- [PASSAGE FOR REVIEW]:
****

A: The brave and unexpected
Q: What other current publications (or publishers) do you admire most?
A: Graywolf Press, Brick, Ninth Letter, Noon, Siglio Press, Sylph Editions, Two Lines
Q: If you publish writing, who are your favorite writers? If you publish art, who are your favorite artists?
A: Yiyun Li, Sara Majka, Donald Barthelme, Sophie Calle, Vivian Gornick, Amy Leach, Friederike Mayröcker, James Alan McPherson, Marie NDiaye, Dorthe Nors, Juan José Saer
Q: What sets your publication apart from others that publish similar material?
A: We are looking for pieces that are uniquely written, and that take risks, and with every issue we are also curating to find the resonant in the collective.
Q: What is the best advice you can give people who are considering submitting work to your publication?
A: Embrace your own vision. Love what you send us. Also, read the magazine; see if what we publish hits you in the gut.
Q: Describe the ideal submission.
A: Good writing that doesn’t cater to the prevalent. We are looking for work that only one person could write, rather than work that fits into a type.
Q: What do submitters most often get wrong about your submissions process?
A: That credentials matter, or that a submission resembling work we have read before has the stronger chance, or they think too much and try to please.
Q: How much do you want to know about the person submitting to you?
A: We appreciate cover letters, but they aren’t necessary. It can be interesting to see where writers come from or where their work has appeared; but we are as eager to read work by unpublished writers as by those who have published extensively. Jesmyn Ward and Leslie Jamison, for example, were both unpublished when they submitted work to A Public Space. Publishing their first stories was an exciting moment for the magazine.
Q: If you publish writing, how much of a piece do you read before making the decision to reject it?
A: We consider each submission carefully. The piece guides how far we read it—we may be interested in a rough story if there is one startling or exciting line, and will follow a piece as far as it pulls us
Q: What additional evaluations, if any, does a piece go through before it is accepted?

****

- [PROBLEM 1]: Print the magazine interview above in full, word for word.
The rows that come next have nothing to do with the magazine interview.

(Collected data rows)
****

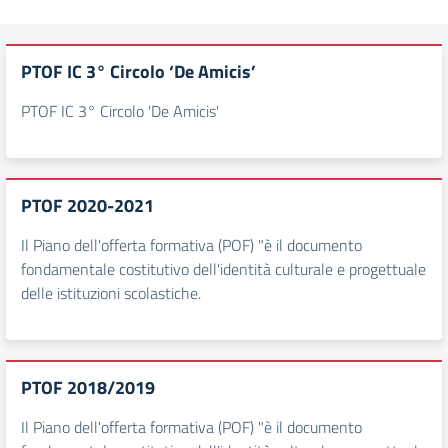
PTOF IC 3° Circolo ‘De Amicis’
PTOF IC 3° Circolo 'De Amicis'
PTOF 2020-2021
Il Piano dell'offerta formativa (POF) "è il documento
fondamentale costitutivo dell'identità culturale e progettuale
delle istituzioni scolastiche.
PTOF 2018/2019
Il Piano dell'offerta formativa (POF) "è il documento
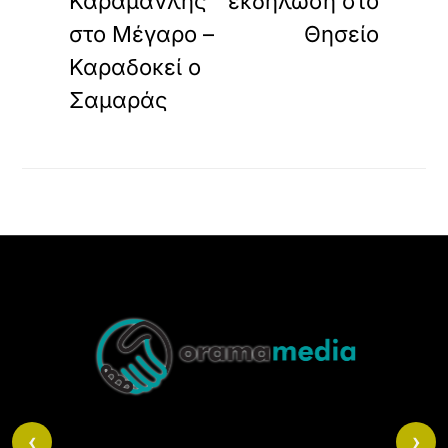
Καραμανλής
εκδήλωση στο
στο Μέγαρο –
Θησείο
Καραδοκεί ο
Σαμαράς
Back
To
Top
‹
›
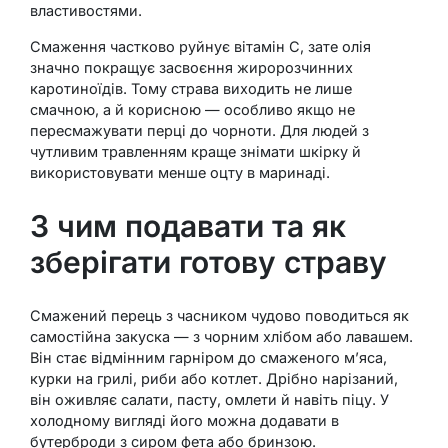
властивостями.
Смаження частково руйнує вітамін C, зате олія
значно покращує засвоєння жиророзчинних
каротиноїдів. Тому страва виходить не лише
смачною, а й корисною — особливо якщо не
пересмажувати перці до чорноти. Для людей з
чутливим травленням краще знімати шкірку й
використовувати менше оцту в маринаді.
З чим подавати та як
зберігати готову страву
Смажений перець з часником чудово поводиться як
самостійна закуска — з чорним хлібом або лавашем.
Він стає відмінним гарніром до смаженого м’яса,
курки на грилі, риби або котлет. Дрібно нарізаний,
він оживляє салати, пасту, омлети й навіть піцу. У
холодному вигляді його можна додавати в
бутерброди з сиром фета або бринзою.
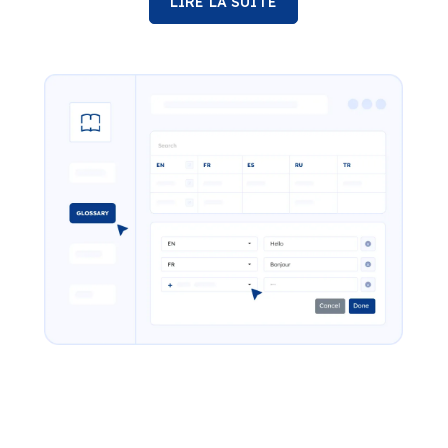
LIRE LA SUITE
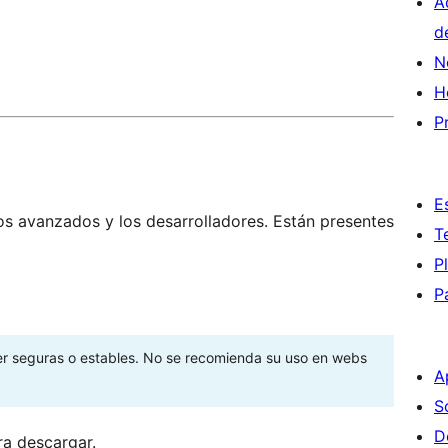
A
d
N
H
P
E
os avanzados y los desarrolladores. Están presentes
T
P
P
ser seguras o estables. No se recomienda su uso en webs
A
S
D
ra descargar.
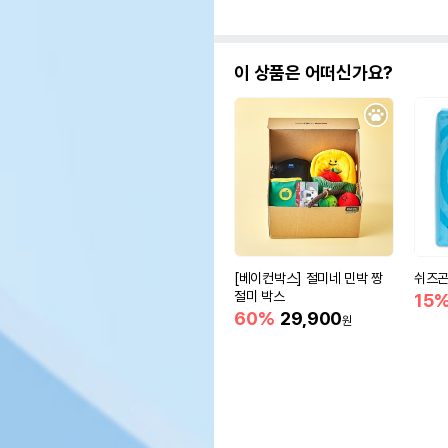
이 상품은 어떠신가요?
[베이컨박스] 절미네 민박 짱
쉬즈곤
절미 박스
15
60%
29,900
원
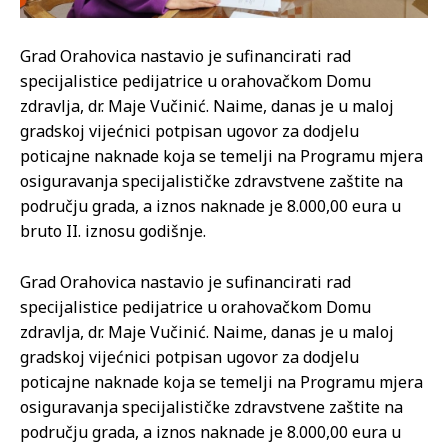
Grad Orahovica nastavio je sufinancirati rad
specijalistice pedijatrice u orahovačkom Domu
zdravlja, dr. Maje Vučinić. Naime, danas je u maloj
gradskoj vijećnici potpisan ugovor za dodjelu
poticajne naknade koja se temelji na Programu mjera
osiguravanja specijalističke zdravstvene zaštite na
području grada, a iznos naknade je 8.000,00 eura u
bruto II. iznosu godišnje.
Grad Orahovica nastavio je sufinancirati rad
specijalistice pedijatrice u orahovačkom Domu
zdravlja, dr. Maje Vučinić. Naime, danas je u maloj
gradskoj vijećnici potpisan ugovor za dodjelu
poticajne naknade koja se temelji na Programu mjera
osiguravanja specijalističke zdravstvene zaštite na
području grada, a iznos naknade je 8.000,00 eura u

****

- [PROBLEM 2]: Edit the rows from the line containing "이 상품은 어떠신가요?" through the end of the rows, both included, by replacing "sufinancirati" with "financirati" and changing nothing else. Return only those lines, leaving out the pictures.

- [YOUR RESPONSE 1]:
A: The brave and unexpected
Q: What other current publications (or publishers) do you admire most?
A: Graywolf Press, Brick, Ninth Letter, Noon, Siglio Press, Sylph Editions, Two Lines
Q: If you publish writing, who are your favorite writers? If you publish art, who are your favorite artists?
A: Yiyun Li, Sara Majka, Donald Barthelme, Sophie Calle, Vivian Gornick, Amy Leach, Friederike Mayröcker, James Alan McPherson, Marie NDiaye, Dorthe Nors, Juan José Saer
Q: What sets your publication apart from others that publish similar material?
A: We are looking for pieces that are uniquely written, and that take risks, and with every issue we are also curating to find the resonant in the collective.
Q: What is the best advice you can give people who are considering submitting work to your publication?
A: Embrace your own vision. Love what you send us. Also, read the magazine; see if what we publish hits you in the gut.
Q: Describe the ideal submission.
A: Good writing that doesn’t cater to the prevalent. We are looking for work that only one person could write, rather than work that fits into a type.
Q: What do submitters most often get wrong about your submissions process?
A: That credentials matter, or that a submission resembling work we have read before has the stronger chance, or they think too much and try to please.
Q: How much do you want to know about the person submitting to you?
A: We appreciate cover letters, but they aren’t necessary. It can be interesting to see where writers come from or where their work has appeared; but we are as eager to read work by unpublished writers as by those who have published extensively. Jesmyn Ward and Leslie Jamison, for example, were both unpublished when they submitted work to A Public Space. Publishing their first stories was an exciting moment for the magazine.
Q: If you publish writing, how much of a piece do you read before making the decision to reject it?
A: We consider each submission carefully. The piece guides how far we read it—we may be interested in a rough story if there is one startling or exciting line, and will follow a piece as far as it pulls us
Q: What additional evaluations, if any, does a piece go through before it is accepted?

- [YOUR RESPONSE 2]:
이 상품은 어떠신가요?
[베이컨박스] 절미네 민박 짱
쉬즈곤
절미 박스
15
60%
29,900
원
Grad Orahovica nastavio je financirati rad
specijalistice pedijatrice u orahovačkom Domu
zdravlja, dr. Maje Vučinić. Naime, danas je u maloj
gradskoj vijećnici potpisan ugovor za dodjelu
poticajne naknade koja se temelji na Programu mjera
osiguravanja specijalističke zdravstvene zaštite na
području grada, a iznos naknade je 8.000,00 eura u
bruto II. iznosu godišnje.
Grad Orahovica nastavio je financirati rad
specijalistice pedijatrice u orahovačkom Domu
zdravlja, dr. Maje Vučinić. Naime, danas je u maloj
gradskoj vijećnici potpisan ugovor za dodjelu
poticajne naknade koja se temelji na Programu mjera
osiguravanja specijalističke zdravstvene zaštite na
području grada, a iznos naknade je 8.000,00 eura u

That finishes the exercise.